12 Risikofaktoren für eine Demenz

Welche Faktoren können dazu beitragen einer Demenz vorzubeugen? Es sind eine Vielzahl und das genaue Wechselspiel ist nicht erforscht. Bislang wurde in den meisten Studien jeweils ein Risikofaktor untersucht, die AgeWell-Studie möchte nun ein Zusammenspiel verschiedener Lebensstilfaktoren untersuchen. Das Ziel: eine bessere Demenzprävention.

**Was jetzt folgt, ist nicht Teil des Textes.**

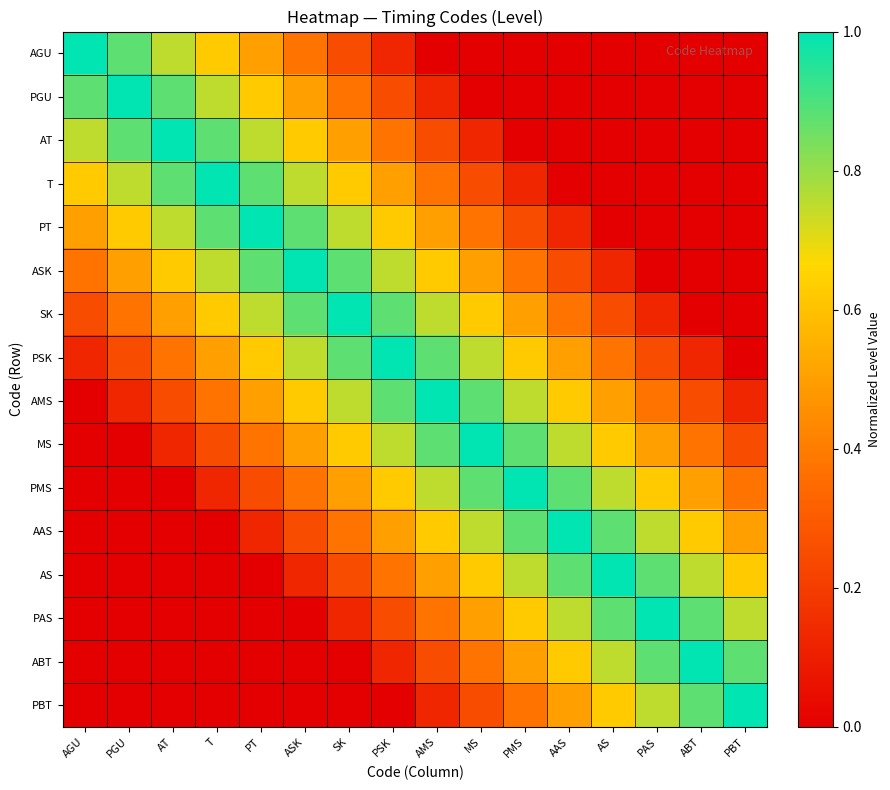

At which category is the sum across all series the highest?

PSK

Bislang bekannt sind folgende Faktoren, die das Demenzrisiko erhöhen (Dementia Prevention 2020, Livingston, Lancet ):

  • geringe Bildung
  • Schwerhörigkeit
  • erhöhter Alkoholkonsum
  • erhöhter Bluthochdruck
  • starkes Übergewicht
  • Kopfverletzungen wie Schädel-Hirn-Trauma
  • starkes Rauchen
  • wenig Sport und Bewegung
  • Diabetes
  • Depression
  • soziale Isolation
  • Luftschadstoffe
Risikofaktoren_Demenz_Livingston
Quelle: Livingston, Dementia Prevention, Lancet

Laut Gill Livingston können diese zwölf Risikofaktoren bis zu 40 Prozent aller Demenzerkrankungen verhindern. Die Forscherin schreibt: „Förderung wie auch Minimierung einer Demenz beginnen früh und dauern das ganze Leben an. Es ist also nie zu früh oder zu spät“ für Prävention.

Einer Demenz vorbeugen ist bis zu einem gewissen Grad also durchaus möglich. Natürlich haben wir nicht alle Faktoren in der Hand, aber einige eben doch. Wir können zum Beispiel auf eine gesunde Ernährung achten, uns regelmäßig bewegen und Freundschaften pflegen. Wir sollten dieses Wissen nutzen und uns um unsere Gesundheit und die unseres Nachwuchses kümmern. Denn Prävention fängt schon in der Kindheit an, auch für Demenz.